Прошла неделя с запуска проекта – проект удался, команду поздравляли, его поздравляли, но Роман чувствовал, что всё это было пустой формальностью, и через неделю всё повторится вновь. Как карточный домик, который снова и снова появляется на столе и стоит ровно до того момента, пока кто-нибудь не дёрнет за рандомную карту.

Поэтому, чтобы унять привычную тяжесть, он взял выходной. Хотя выходные он не особо любил: они заставляли его нервничать. Но взял.

Весь день Роман провёл в безмолвной неподвижности, как будто сознательно выбросил себя из времени. Проспав до позднего вечера, он, наконец, лениво поднялся, чувствуя, как холодный, влажный воздух зимы едва пробирается в комнату сквозь замазку микрощелей окон.

Он давно следил за своими мыслями как за неисправным механизмом, который мешал двигаться вперёд. Современный голос успеха вещал с каждого устройства: “Будь осознанным – и всё получится”, “Посылай свои желания во Вселенную – и всё придёт”.

Ему казалось, что если он будет думать правильно, то однажды повзрослеет, соберётся, станет тем самым, крутым, каким всегда мечтал быть.

Но внутри всё равно было глухо, темно, хотя даже почти живо. Та живость была похожа на растрескавшийся от ветров и сырости дом, который кто-то забросил ещё в том тысячелетии. Сквозь прорехи в его стенах просачивался страх, как туман: бесформенный, оттого обволакивающий.

Никогда у него не получалось там согреться.

Да, душа его – пустая комната в заброшенном доме, где даже тишина кажется слишком громкой… И комната эта не слушала его разум, не поддавалась рассуждениям, и её нельзя было заполнить книгами по саморазвитию или чужими примерами. Она просто была.

А Роман её ненавидел, хотя всеми мыслями пытался полюбить, как и советовали.

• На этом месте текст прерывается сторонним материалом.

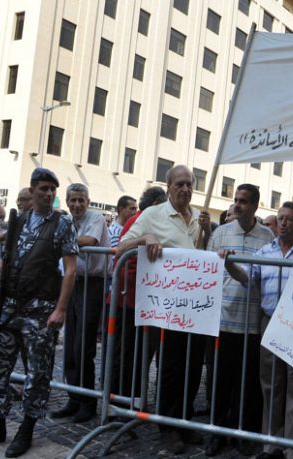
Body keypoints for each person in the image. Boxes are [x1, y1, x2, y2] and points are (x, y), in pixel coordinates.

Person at [115, 165, 211, 454]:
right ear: (168, 186)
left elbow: (200, 254)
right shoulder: (152, 215)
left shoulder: (198, 217)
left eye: (189, 184)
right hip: (167, 308)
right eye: (179, 184)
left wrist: (207, 232)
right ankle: (167, 427)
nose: (185, 189)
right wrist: (145, 239)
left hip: (196, 307)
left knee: (193, 367)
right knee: (171, 367)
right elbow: (121, 246)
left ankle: (184, 421)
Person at [0, 168, 78, 457]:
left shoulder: (62, 223)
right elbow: (4, 263)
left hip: (41, 311)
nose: (49, 194)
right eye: (44, 189)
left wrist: (60, 309)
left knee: (37, 374)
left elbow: (70, 270)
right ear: (32, 190)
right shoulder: (19, 220)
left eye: (52, 189)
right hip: (9, 308)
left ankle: (26, 429)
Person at [221, 202, 293, 459]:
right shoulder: (265, 251)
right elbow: (247, 277)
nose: (283, 223)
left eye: (289, 219)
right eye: (280, 218)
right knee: (271, 385)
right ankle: (271, 445)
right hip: (270, 321)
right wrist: (230, 265)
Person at [206, 183, 274, 456]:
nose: (237, 205)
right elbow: (208, 273)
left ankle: (243, 433)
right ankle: (217, 433)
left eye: (244, 201)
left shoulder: (268, 237)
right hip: (223, 319)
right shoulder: (220, 233)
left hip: (252, 323)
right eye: (236, 200)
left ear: (255, 206)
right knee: (220, 381)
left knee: (247, 383)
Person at [51, 183, 110, 422]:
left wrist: (60, 239)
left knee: (83, 346)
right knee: (70, 347)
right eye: (73, 200)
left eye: (81, 200)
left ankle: (87, 403)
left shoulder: (96, 218)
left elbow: (90, 240)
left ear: (88, 201)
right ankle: (74, 398)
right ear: (67, 202)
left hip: (92, 284)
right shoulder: (66, 221)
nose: (77, 204)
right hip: (72, 282)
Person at [109, 186, 166, 399]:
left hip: (137, 299)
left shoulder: (143, 219)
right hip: (132, 299)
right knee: (128, 355)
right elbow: (122, 249)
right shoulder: (143, 221)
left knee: (132, 355)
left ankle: (128, 399)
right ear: (156, 205)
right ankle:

За стеклом медленно, лениво падал снег, густой, тяжёлый, как в детстве. И снег был не про восторженную радость, не про праздники и убранство улиц – он напоминал о чём-то нехорошем, как будто мир, застрявший в этой серой погоде, в любой момент попытался бы раздавить его.

***

К делу.

***

Роман стоял перед зеркалом в ванной, бреясь. В чистом отражении он видел самого себя – лицо ровное, почти идеальное, спокойное, но холодные глаза будто проваливались вглубь, в какую-то невидимую трещину, которую давно никто не замечал, кроме него самого. Роман не спешил. Медленно обтёр лицо полотенцем, прошёл в спальню, где на кровати уже лежал его лук – идеально минималистичный и выглаженный, словно специально приготовленный для ритуала.

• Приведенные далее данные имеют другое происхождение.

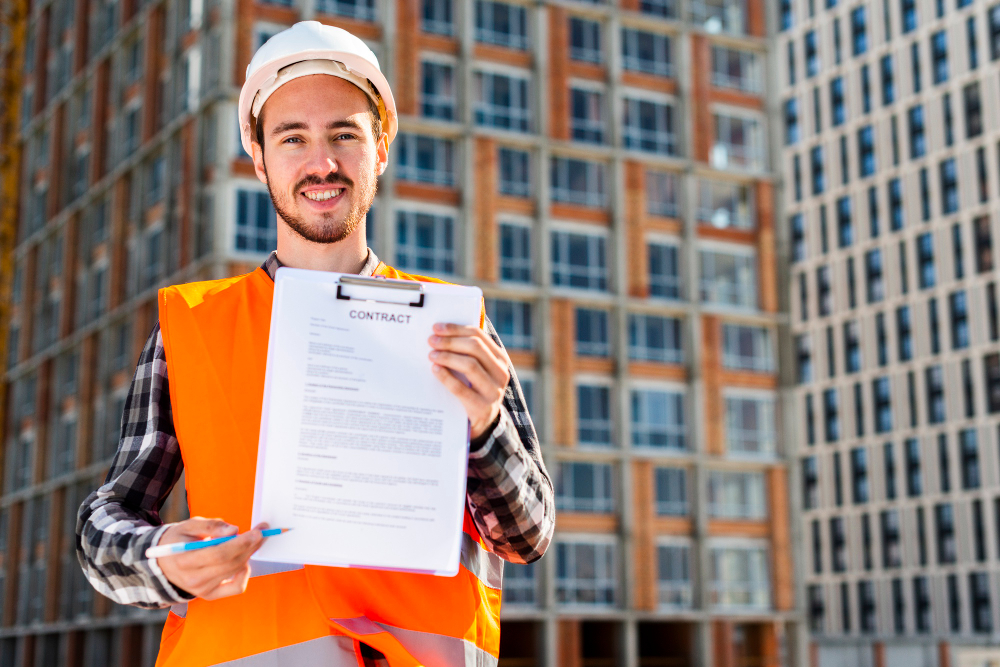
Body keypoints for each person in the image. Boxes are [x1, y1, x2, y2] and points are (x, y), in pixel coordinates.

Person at [75, 21, 554, 667]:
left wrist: (486, 423)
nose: (320, 163)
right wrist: (163, 559)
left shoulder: (454, 324)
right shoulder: (193, 327)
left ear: (381, 148)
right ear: (259, 154)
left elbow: (528, 534)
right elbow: (104, 523)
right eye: (293, 137)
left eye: (344, 135)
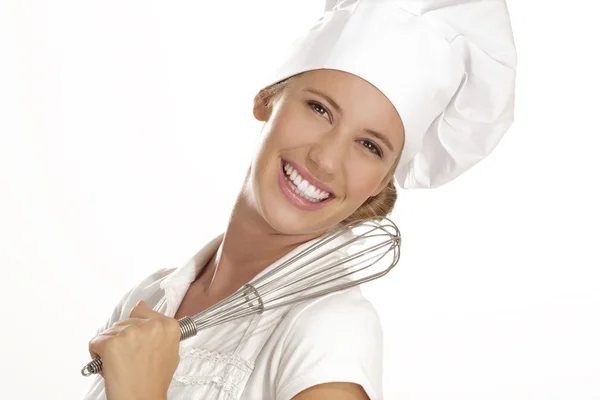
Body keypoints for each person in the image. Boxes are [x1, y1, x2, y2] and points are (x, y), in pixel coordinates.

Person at [83, 0, 517, 399]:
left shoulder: (330, 329)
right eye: (320, 109)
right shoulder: (150, 295)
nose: (326, 160)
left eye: (370, 146)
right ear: (267, 98)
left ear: (382, 182)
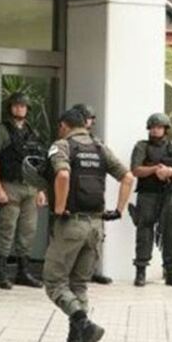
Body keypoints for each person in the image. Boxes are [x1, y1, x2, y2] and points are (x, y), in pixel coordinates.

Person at [43, 109, 134, 342]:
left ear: (64, 125)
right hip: (96, 226)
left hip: (71, 225)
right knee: (79, 284)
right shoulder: (99, 148)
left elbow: (63, 174)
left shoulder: (62, 146)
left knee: (54, 283)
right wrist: (118, 210)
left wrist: (59, 208)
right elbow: (128, 177)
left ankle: (85, 326)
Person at [0, 92, 48, 290]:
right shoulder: (1, 131)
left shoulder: (32, 132)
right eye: (16, 105)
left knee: (28, 231)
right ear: (10, 107)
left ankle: (23, 272)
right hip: (9, 185)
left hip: (30, 187)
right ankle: (1, 272)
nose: (20, 108)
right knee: (7, 229)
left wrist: (40, 189)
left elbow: (38, 163)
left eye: (23, 106)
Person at [130, 113, 172, 288]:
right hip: (148, 193)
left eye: (159, 127)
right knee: (144, 230)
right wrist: (155, 169)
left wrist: (170, 172)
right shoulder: (142, 147)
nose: (155, 130)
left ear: (165, 129)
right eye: (153, 127)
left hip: (171, 194)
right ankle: (140, 271)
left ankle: (171, 272)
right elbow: (135, 170)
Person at [70, 103, 113, 286]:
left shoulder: (97, 142)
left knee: (96, 236)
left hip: (93, 193)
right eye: (88, 118)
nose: (91, 122)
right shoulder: (68, 142)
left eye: (92, 118)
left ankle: (91, 270)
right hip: (74, 195)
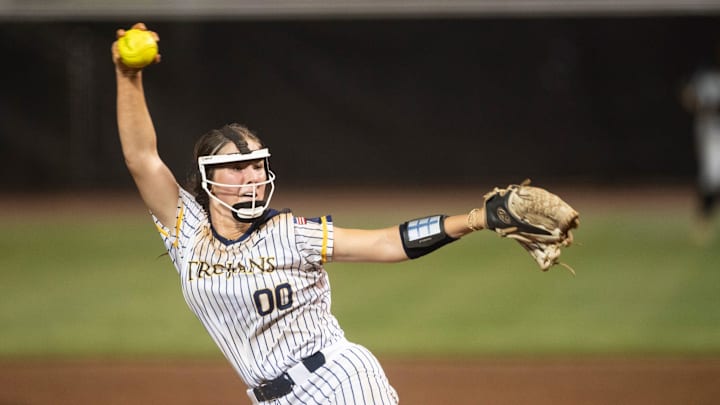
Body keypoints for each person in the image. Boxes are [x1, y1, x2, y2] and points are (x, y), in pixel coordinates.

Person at [112, 23, 565, 404]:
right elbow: (142, 159)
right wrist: (127, 75)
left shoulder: (290, 233)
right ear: (209, 176)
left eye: (256, 165)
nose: (250, 175)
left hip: (341, 383)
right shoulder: (186, 230)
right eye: (236, 166)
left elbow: (386, 242)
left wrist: (476, 219)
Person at [682, 59, 720, 242]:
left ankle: (703, 222)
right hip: (712, 138)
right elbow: (688, 95)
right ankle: (702, 222)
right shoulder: (707, 78)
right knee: (712, 178)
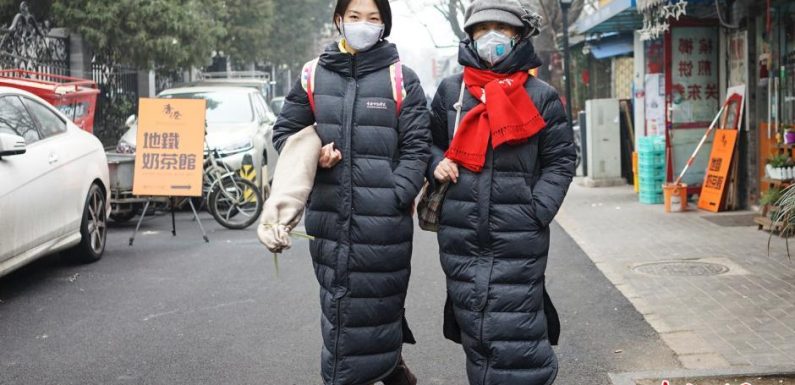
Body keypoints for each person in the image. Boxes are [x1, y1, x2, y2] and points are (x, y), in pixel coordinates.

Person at [271, 0, 431, 384]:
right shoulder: (313, 75)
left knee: (376, 307)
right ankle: (388, 372)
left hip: (384, 226)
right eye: (355, 16)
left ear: (384, 25)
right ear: (339, 20)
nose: (363, 25)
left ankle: (376, 371)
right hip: (328, 220)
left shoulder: (401, 79)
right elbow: (285, 135)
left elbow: (418, 148)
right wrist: (315, 157)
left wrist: (396, 194)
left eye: (373, 18)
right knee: (339, 308)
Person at [426, 0, 576, 384]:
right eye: (482, 28)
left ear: (519, 35)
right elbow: (425, 143)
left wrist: (536, 210)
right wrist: (435, 162)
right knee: (475, 328)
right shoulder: (452, 94)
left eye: (502, 27)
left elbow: (561, 160)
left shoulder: (540, 96)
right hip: (461, 235)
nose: (491, 35)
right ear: (470, 36)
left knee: (518, 325)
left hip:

Он одевался с автоматизмом, с которым преступник надевает казённую робу перед судом. Но рубашка – белая, безупречная, чтобы подчеркнуть его кажущуюся уверенность.

Белый цвет ему не шёл, да и уставшим был он, как загнанная забавы ради лошадь.

Но тот спектакль, который он ставил для неё…

Она была слишком красивой, чтобы её можно было игнорировать, и слишком умной, чтобы её можно было по-настоящему любить.

Она видела в нём игрушку, и Роман примерно знал это. В её глазах он был чем-то вроде дорогого аксессуара – временным и очень-очень недоступным. Её звонки всегда звучали одинаково: весело, коротко, беззаботно.

Беззаботно. Роман понимал, что она не видит его настоящего, точнее не хочет, но это его не смущало. Быть чьим-то – значит быть кем-то, значит хотя бы временно отдать себя в чужие руки. А он всегда любил быть кем-то.